With the homeward journey almost complete, there was time to overnight at the wharf in Woodridge on the D’Entrecasteaux Channel. It was time for the crew to unwind and celebrate a successful voyage.
On the final morning, I was on the helm as we headed north along the channel to Hobart. Off the starboard side was Bruny Island and from the port side I saw the small shipyard where the replica of the 1789 colonial brig, Lady Nelson, was built over 20 years ago. Hobart lay ahead and by the time we sailed into the harbour, the competitors in the Three Peaks Race were already home, the runners having climbed Mt Wellington, the last leg of their ultra marathon.
As I gazed along the wooden deck, mind drifted. I imagined what Van Diemen, D’Entrecasteaux and Boudin had thought when they first witnessed the spectacular scenery of the south east coast of this southern island. Standing on the deck of a tall ship provides an opportunity to step back in time and sail in the wake of the adventurers.

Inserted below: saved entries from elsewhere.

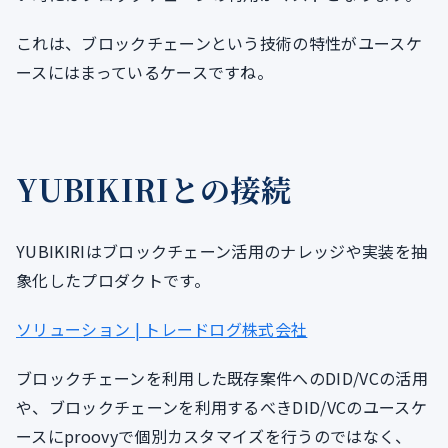
これは、ブロックチェーンという技術の特性がユースケ
ースにはまっているケースですね。
YUBIKIRIとの接続
YUBIKIRIはブロックチェーン活用のナレッジや実装を抽
象化したプロダクトです。
ソリューション | トレードログ株式会社
ブロックチェーンを利用した既存案件へのDID/VCの活用
や、ブロックチェーンを利用するべきDID/VCのユースケ
ースにproovyで個別カスタマイズを行うのではなく、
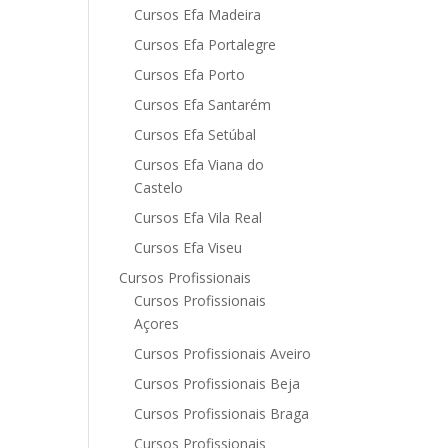
Cursos Efa Madeira
Cursos Efa Portalegre
Cursos Efa Porto
Cursos Efa Santarém
Cursos Efa Setúbal
Cursos Efa Viana do
Castelo
Cursos Efa Vila Real
Cursos Efa Viseu
Cursos Profissionais
Cursos Profissionais
Açores
Cursos Profissionais Aveiro
Cursos Profissionais Beja
Cursos Profissionais Braga
Cursos Profissionais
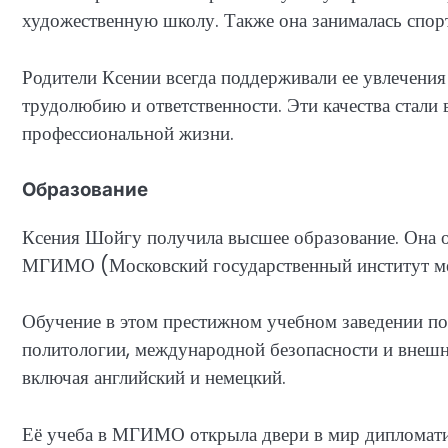
художественную школу. Также она занималась спор
Родители Ксении всегда поддерживали ее увлечения 
трудолюбию и ответственности. Эти качества стали
профессиональной жизни.
Образование
Ксения Шойгу получила высшее образование. Она
МГИМО (Московский государственный институт м
Обучение в этом престижном учебном заведении по
политологии, международной безопасности и внешн
включая английский и немецкий.
Её учеба в МГИМО открыла двери в мир дипломат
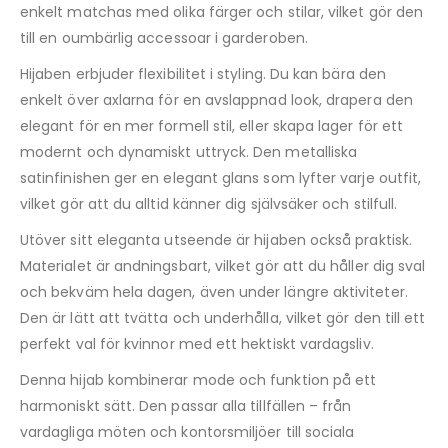
enkelt matchas med olika färger och stilar, vilket gör den
till en oumbärlig accessoar i garderoben.
Hijaben erbjuder flexibilitet i styling. Du kan bära den
enkelt över axlarna för en avslappnad look, drapera den
elegant för en mer formell stil, eller skapa lager för ett
modernt och dynamiskt uttryck. Den metalliska
satinfinishen ger en elegant glans som lyfter varje outfit,
vilket gör att du alltid känner dig självsäker och stilfull.
Utöver sitt eleganta utseende är hijaben också praktisk.
Materialet är andningsbart, vilket gör att du håller dig sval
och bekväm hela dagen, även under längre aktiviteter.
Den är lätt att tvätta och underhålla, vilket gör den till ett
perfekt val för kvinnor med ett hektiskt vardagsliv.
Denna hijab kombinerar mode och funktion på ett
harmoniskt sätt. Den passar alla tillfällen – från
vardagliga möten och kontorsmiljöer till sociala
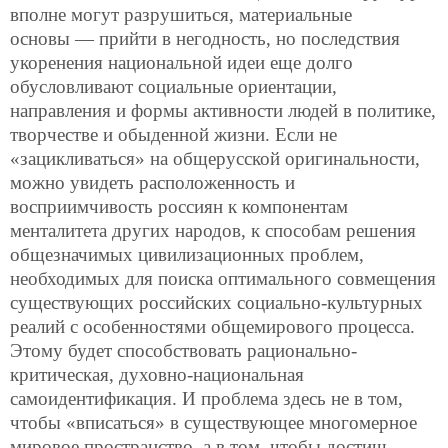
вполне могут разрушиться, материальные
основы — прийти в негодность, но последствия
укоренения национальной идеи еще долго
обусловливают социальные ориентации,
направления и формы активности людей в политике,
творчестве и обыденной жизни. Если не
«зацикливаться» на общерусской оригинальности,
можно увидеть расположенность и
восприимчивость россиян к компонентам
менталитета других народов, к способам решения
общезначимых цивилизационных проблем,
необходимых для поиска оптимального совмещения
существующих российских социально-культурных
реалий с особенностями общемирового процесса.
Этому будет способствовать рационально-
критическая, духовно-национальная
самоидентификация. И проблема здесь не в том,
чтобы «вписаться» в существующее многомерное
мировое пространство, а в том, чтобы достичь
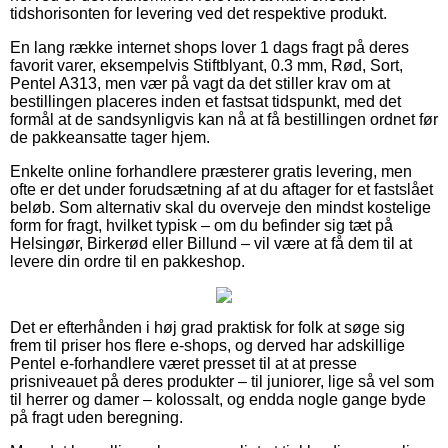
tidshorisonten for levering ved det respektive produkt.
En lang række internet shops lover 1 dags fragt på deres
favorit varer, eksempelvis Stiftblyant, 0.3 mm, Rød, Sort,
Pentel A313, men vær på vagt da det stiller krav om at
bestillingen placeres inden et fastsat tidspunkt, med det
formål at de sandsynligvis kan nå at få bestillingen ordnet før
de pakkeansatte tager hjem.
Enkelte online forhandlere præsterer gratis levering, men
ofte er det under forudsætning af at du aftager for et fastslået
beløb. Som alternativ skal du overveje den mindst kostelige
form for fragt, hvilket typisk – om du befinder sig tæt på
Helsingør, Birkerød eller Billund – vil være at få dem til at
levere din ordre til en pakkeshop.
Det er efterhånden i høj grad praktisk for folk at søge sig
frem til priser hos flere e-shops, og derved har adskillige
Pentel e-forhandlere været presset til at at presse
prisniveauet på deres produkter – til juniorer, lige så vel som
til herrer og damer – kolossalt, og endda nogle gange byde
på fragt uden beregning.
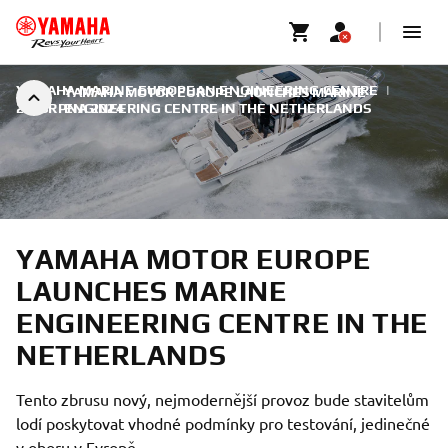
YAMAHA MARINE EUROPEAN ENGINEERING CENTRE
|
YAMAHA MOTOR EUROPE LAUNCHES MARINE
26. SRPNA 2024
ENGINEERING CENTRE IN THE NETHERLANDS
YAMAHA MOTOR EUROPE
LAUNCHES MARINE
ENGINEERING CENTRE IN THE
NETHERLANDS
Tento zbrusu nový, nejmodernější provoz bude stavitelům
lodí poskytovat vhodné podmínky pro testování, jedinečné
v oboru v Evropě.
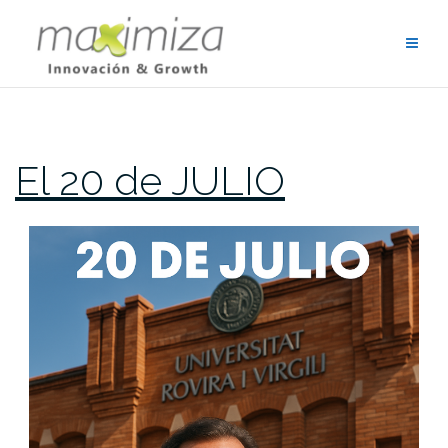
Saltar
al
contenido
El 20 de JULIO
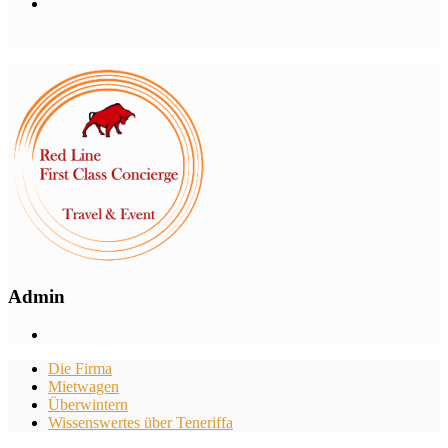
Admin
Die Firma
Mietwagen
Überwintern
Wissenswertes über Teneriffa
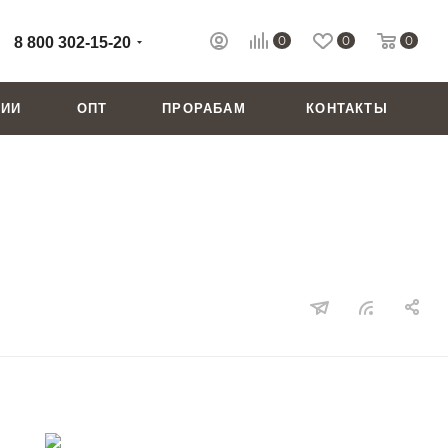
0
0
0
8 800 302-15-20
НИИ
ОПТ
ПРОРАБАМ
КОНТАКТЫ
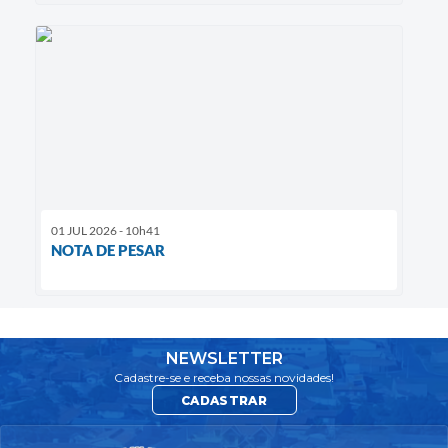
01 JUL 2026 - 10h41
NOTA DE PESAR
NEWSLETTER
Cadastre-se e receba nossas novidades!
CADASTRAR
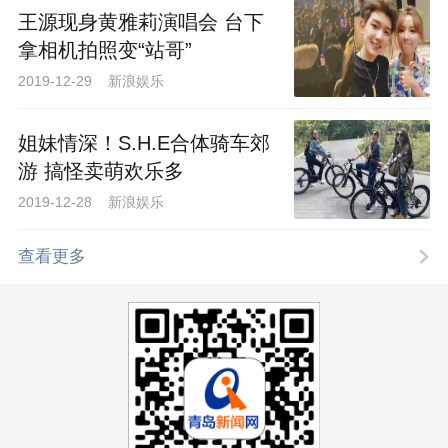
王源现身黄雅莉演唱会 台下
拿相机拍照变“站哥”
2019-12-29 新浪娱乐
姐妹情深！S.H.E合体骑车郊
游 搞怪卖萌欢乐多
2019-12-28 新浪娱乐
查看更多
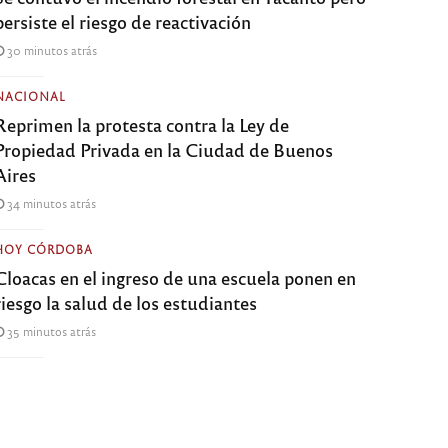
persiste el riesgo de reactivación
30 minutos atrás
NACIONAL
Reprimen la protesta contra la Ley de
Propiedad Privada en la Ciudad de Buenos
Aires
34 minutos atrás
HOY CÓRDOBA
Cloacas en el ingreso de una escuela ponen en
riesgo la salud de los estudiantes
35 minutos atrás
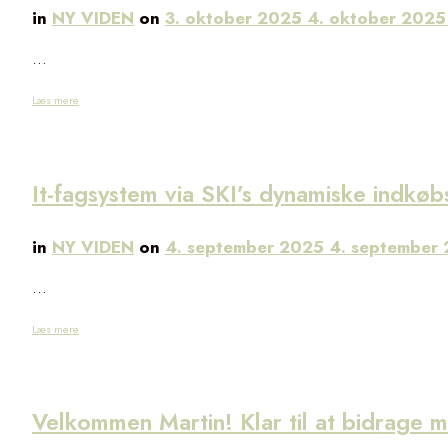
in
NY VIDEN
on
3. oktober 2025
4. oktober 202
…
Læs mere
It-fagsystem via SKI’s dynamiske indkø
in
NY VIDEN
on
4. september 2025
4. september
…
Læs mere
Velkommen Martin! Klar til at bidrage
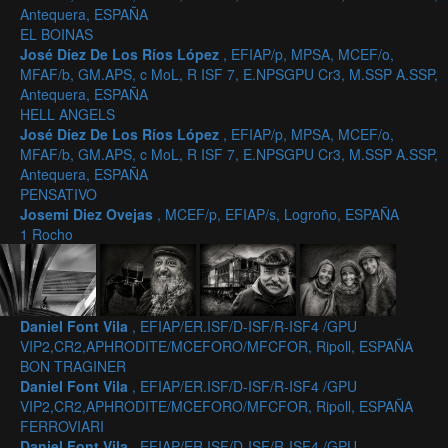
Antequera, ESPAÑA
EL BOINAS
José Díez De Los Ríos López
, EFIAP/p, MPSA, MCEF/o,
MFAF/b, GM.APS, c MoL, R ISF 7, E.NPSGPU Cr3, M.SSP A.SSP,
Antequera, ESPAÑA
HELL ANGELS
José Díez De Los Ríos López
, EFIAP/p, MPSA, MCEF/o,
MFAF/b, GM.APS, c MoL, R ISF 7, E.NPSGPU Cr3, M.SSP A.SSP,
Antequera, ESPAÑA
PENSATIVO
Josemi Diez Ovejas
, MCEF/p, EFIAP/s, Logroño, ESPAÑA
1 Rocho
Daniel Font Vila
, EFIAP/ER.ISF/D-ISF/R-ISF4 /GPU
VIP2,CR2,APHRODITE/MCEFORO/MFCFOR, Ripoll, ESPAÑA
BON TRAGINER
Daniel Font Vila
, EFIAP/ER.ISF/D-ISF/R-ISF4 /GPU
VIP2,CR2,APHRODITE/MCEFORO/MFCFOR, Ripoll, ESPAÑA
FERROVIARI
Daniel Font Vila
, EFIAP/ER.ISF/D-ISF/R-ISF4 /GPU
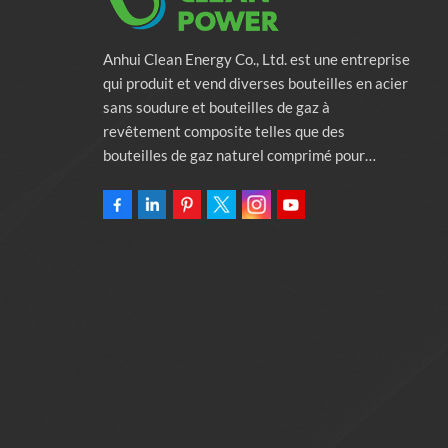
Anhui Clean Energy Co., Ltd. est une entreprise
qui produit et vend diverses bouteilles en acier
sans soudure et bouteilles de gaz à
revêtement composite telles que des
bouteilles de gaz naturel comprimé pour
véhicules, des bouteilles de gaz industriels et
des bouteilles de lutte contre l'incendie.
L'entreprise s'engage à fournir des solutions
d'énergie verte pour l'automobile. Programmes
et services de soutien à la protection de
l'environnement associés. Posséder une usine
de 46 000 mètres carrés Anhui Clean Energy
Co., Ltd.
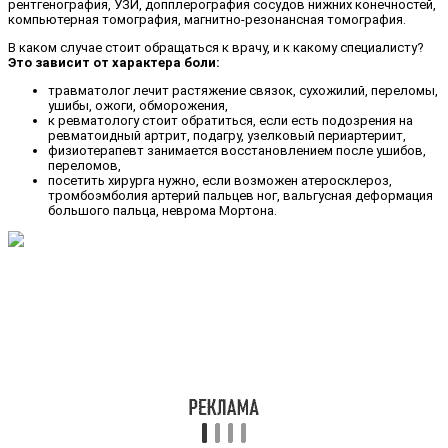
рентгенография, УЗИ, допплерография сосудов нижних конечностей,
компьютерная томография, магнитно-резонансная томография.
В каком случае стоит обращаться к врачу, и к какому специалисту?
Это зависит от характера боли:
травматолог лечит растяжение связок, сухожилий, переломы,
ушибы, ожоги, обморожения,
к ревматологу стоит обратиться, если есть подозрения на
ревматоидный артрит, подагру, узелковый периартериит,
физиотерапевт занимается восстановлением после ушибов,
переломов,
посетить хирурга нужно, если возможен атеросклероз,
тромбоэмболия артерий пальцев ног, вальгусная деформация
большого пальца, неврома Мортона.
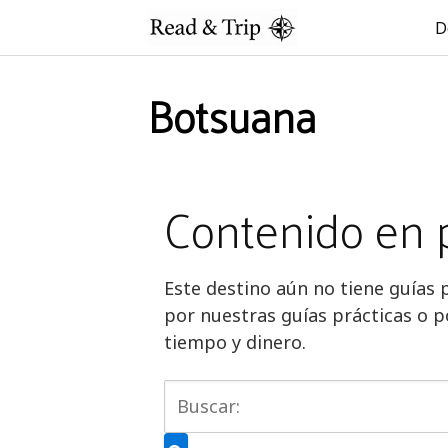
Saltar
D
al
contenido
Botsuana
Contenido en 
Este destino aún no tiene guías 
por nuestras guías prácticas o p
tiempo y dinero.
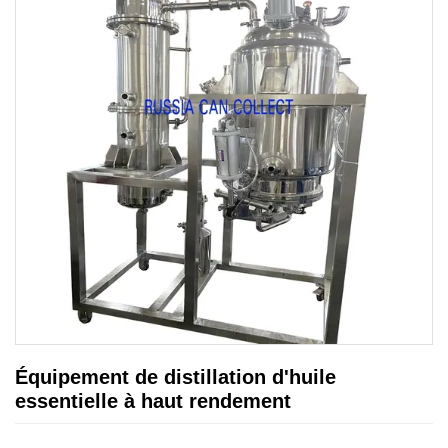
Équipement de distillation d'huile
essentielle à haut rendement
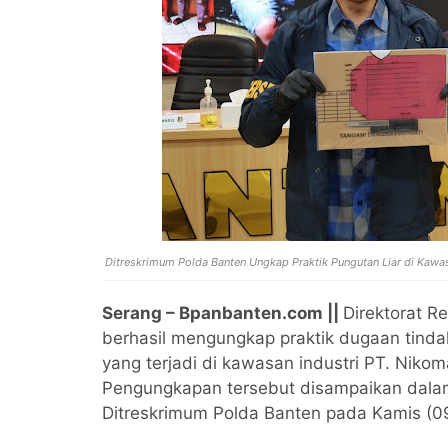
Ditreskrimum Polda Banten Ungkap Praktik Pungutan Liar di Kawa
Serang – Bpanbanten.com ||
Direktorat R
berhasil mengungkap praktik dugaan tindak
yang terjadi di kawasan industri PT. Nik
Pengungkapan tersebut disampaikan dalam
Ditreskrimum Polda Banten pada Kamis (0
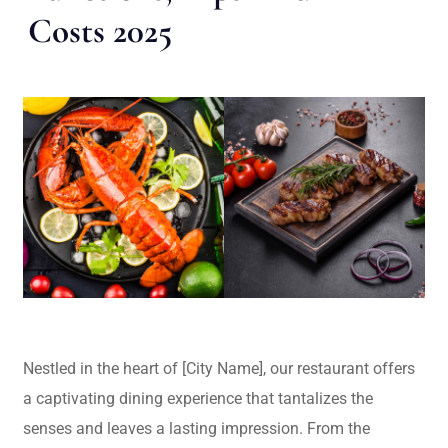
Costs 2025
Nestled in the heart of [City Name], our restaurant offers
a captivating dining experience that tantalizes the
senses and leaves a lasting impression. From the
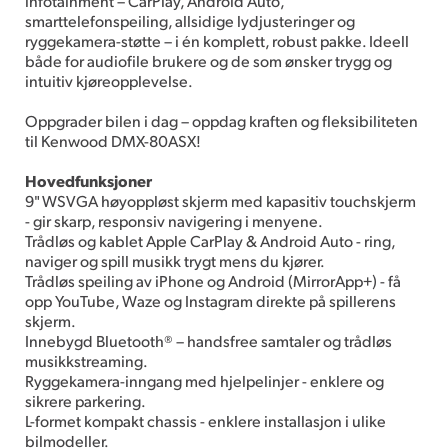
infotainment – CarPlay, Android Auto,
smarttelefonspeiling, allsidige lydjusteringer og
ryggekamera-støtte – i én komplett, robust pakke. Ideell
både for audiofile brukere og de som ønsker trygg og
intuitiv kjøreopplevelse.
Oppgrader bilen i dag – oppdag kraften og fleksibiliteten
til Kenwood DMX-80ASX!
Hoved­funksjoner
9" WSVGA høyoppløst skjerm med kapasitiv touchskjerm
- gir skarp, responsiv navigering i menyene.
Trådløs og kablet Apple CarPlay & Android Auto - ring,
naviger og spill musikk trygt mens du kjører.
Trådløs speiling av iPhone og Android (MirrorApp+) - få
opp YouTube, Waze og Instagram direkte på spillerens
skjerm.
Innebygd Bluetooth® – handsfree samtaler og trådløs
musikkstreaming.
Ryggekamera-inngang med hjelpelinjer - enklere og
sikrere parkering.
L-formet kompakt chassis - enklere installasjon i ulike
bilmodeller.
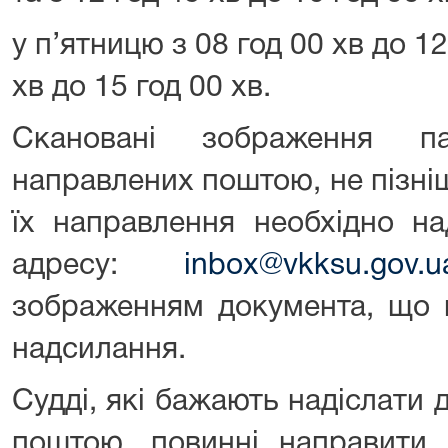
у п’ятницю з 08 год 00 хв до 12
хв до 15 год 00 хв.
Скановані зображення па
направлених поштою, не пізні
їх направлення необхідно на
адресу:
inbox@vkksu.gov.u
зображенням документа, що п
надсилання.
Судді, які бажають надіслати
поштою, повинні направити 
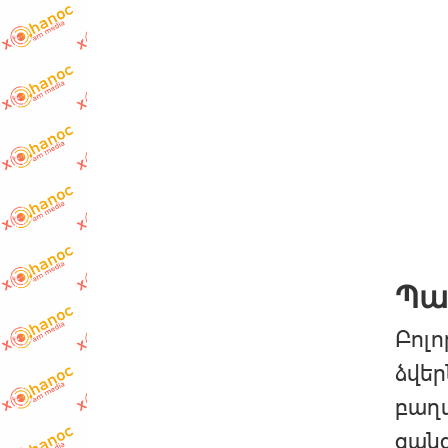
Պա
Բոլո
ձվեր
բաղա
զանգ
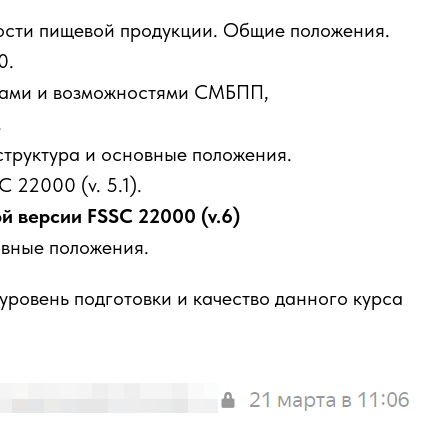
сти пищевой продукции. Общие положения.
0.
ками и возможностями СМБПП,
.
структура и основные положения.
 22000 (v. 5.1).
 версии FSSC 22000 (v.6)
вные положения.
уровень подготовки и качество данного курса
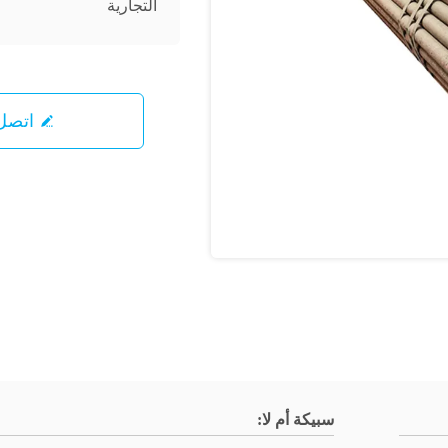
التجارية
اتصل 
سبيكة أم لا:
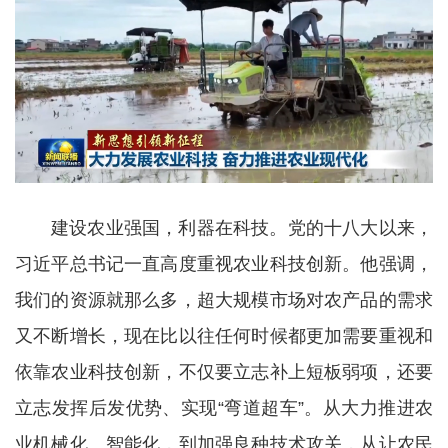
建设农业强国，利器在科技。党的十八大以来，
习近平总书记一直高度重视农业科技创新。他强调，
我们的资源就那么多，超大规模市场对农产品的需求
又不断增长，现在比以往任何时候都更加需要重视和
依靠农业科技创新，不仅要立志补上短板弱项，还要
立志发挥后发优势、实现“弯道超车”。从大力推进农
业机械化、智能化，到加强良种技术攻关，从让农民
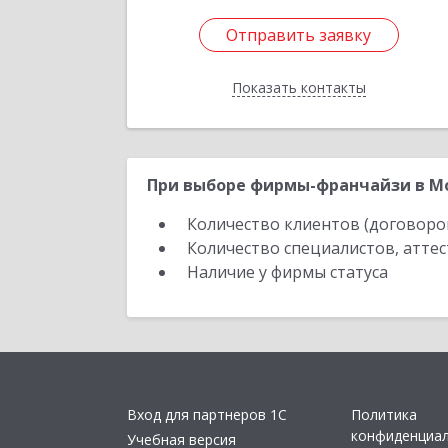
Отправить заявку
Отправить заявку
Показать контакты
Назад
При выборе фирмы-франчайзи в Мо
Количество клиентов (договоро
Количество специалистов, атте
Наличие у фирмы статуса
Вход для партнеров 1С
Политика
конфиденциа
Учебная версия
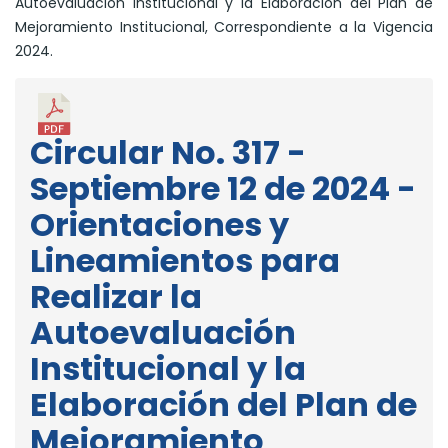
Autoevaluación Institucional y la Elaboración del Plan de
Mejoramiento Institucional, Correspondiente a la Vigencia
2024.
Circular No. 317 -
Septiembre 12 de 2024 -
Orientaciones y
Lineamientos para
Realizar la
Autoevaluación
Institucional y la
Elaboración del Plan de
Mejoramiento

Thank you, Lady Nelson, for giving me that opportunity.
By Margaret Muir
Recollections by a seasoned crew member
The trip back to Hobart was much less of a drama, weather wise, than the trip up to Beauty Point. We had a small patch of rough weather which sent things banging and crashing in the galley, and we had some 'rock and rollers' once through the 'gap' at Tasman Island and Cape Pillar, so lunch was off during that ride.
Back at Coles Bay we rested for the day, swimming (the water was freezing, but once the numbness kicked in, it was fine) fishing and experimenting getting people out of the sea with the handy-billy was all good fun; even the Easter Bunny paid us all a visit. The sea was awash with dolphins on our way to Fortescue Bay - it was sheer magic; there were also large numbers of Sooty Faced Albatross, seals and plenty of fish.
Beautiful sunsets, sunrises and moonlight....what more could one ask. Well, there was just one thing we would have asked for. WIND !!!!!! Ah well....you can’t have everything. It was a fantastic trip nevertheless, and on our final night at Woodbridge we had an absolute ball singing with music, yarns and the odd splash of wine and beer kindly delivered (the pub was shut, a time when the old mobile phone proves its worth!!). Our much-deserved refreshments were personally delivered to the Lady, via the prearranged phone order. A car awaited our arrival and 'give that man a medal' (who must remain anonymous for security reasons!!!!!) handed over the 'grog' to a round of cheers and applause!!
What a wonderful way to round off the trip. Thank you to all.